Trump has heavily criticized Maduro in the past, and at one point openly considered a military invasion to overthrow him. in September, the Trump administration placed sanctions on many of Maduro’s allies, like the first lady and members of the regime’s top ranks.

And on November 1, National Security Adviser John Bolton gave a speech in which he listed Venezuela among a “Troika of Tyranny” — three countries that the US firmly opposes in Latin America. “Under President Trump, the United States is taking direct action against all three regimes to defend the rule of law, liberty, and basic human decency in our region,” Bolton said.

It’s possible — and somewhat likely — that naming Venezuela as a state sponsor of terrorism is considered “direct action” by the administration.

Venezuela does have ties to terrorists, but the move may backfire

The notion that Venezuela’s government has connections to terrorists doesn’t come out of left field.

Emanuele Ottolenghi, an expert on Iranian terrorism at the Foundation for Defense of Democracies think tank in Washington, told me that Caracas has longstanding ties to Hezbollah. The terrorist group had a base in the country, and the regime shares two joint banks with Iran that fund its and other operations.

The country is also a major throughway for narcotraffickers who move their products northward, Ottolenghi added. While he’s unsure that Venezuela has earned the designation of a state sponsor of terror, putting it on the list could prove useful in “breaking the back of the elites in power,” he said.

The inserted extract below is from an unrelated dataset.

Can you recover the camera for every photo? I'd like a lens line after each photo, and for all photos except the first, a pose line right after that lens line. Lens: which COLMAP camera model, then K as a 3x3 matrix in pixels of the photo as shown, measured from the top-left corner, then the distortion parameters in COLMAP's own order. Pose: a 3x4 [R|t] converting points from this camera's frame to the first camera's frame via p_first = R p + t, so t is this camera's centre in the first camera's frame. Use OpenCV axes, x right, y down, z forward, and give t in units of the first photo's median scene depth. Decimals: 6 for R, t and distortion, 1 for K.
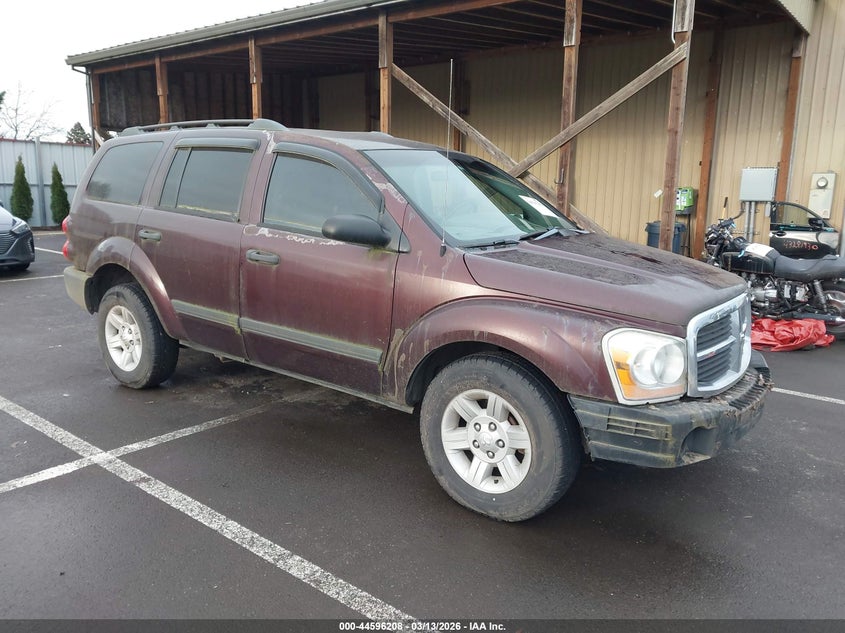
lens RADIAL K [[674.1, 0, 426.0], [0, 674.1, 321.2], [0, 0, 1]] dist [-0.005247, -0.004285]
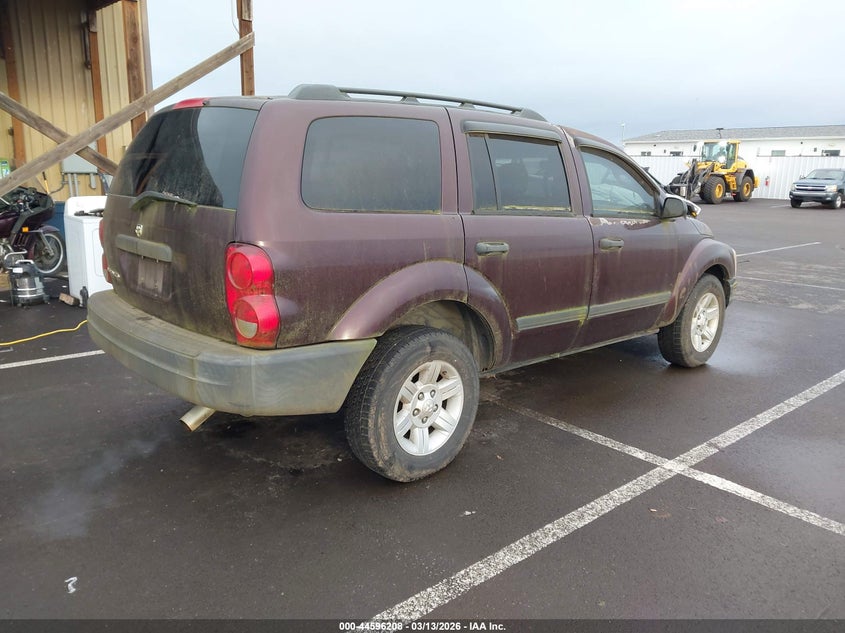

The problem, other analysts worry, is that giving Venezuela the designation means America will curtail its ability to help the millions of citizens suffering from disease and malnutrition under Maduro’s rule.

The US currently provides around $100 million in aid to the country, which is experiencing an economic crisis due to massive inflation of its currency and kleptocracy from elites. Millions have fled the country as refugees, many of them into Colombia, to escape the poor conditions.

“The Venezuelan people need humanitarian assistance,” says Fabiana Perera, an expert on Latin American politics at George Washington University. “Continuing to provide assistance and pressuring the regime to accept aid would be more useful to Venezuelans than the state sponsor of terrorism designation.”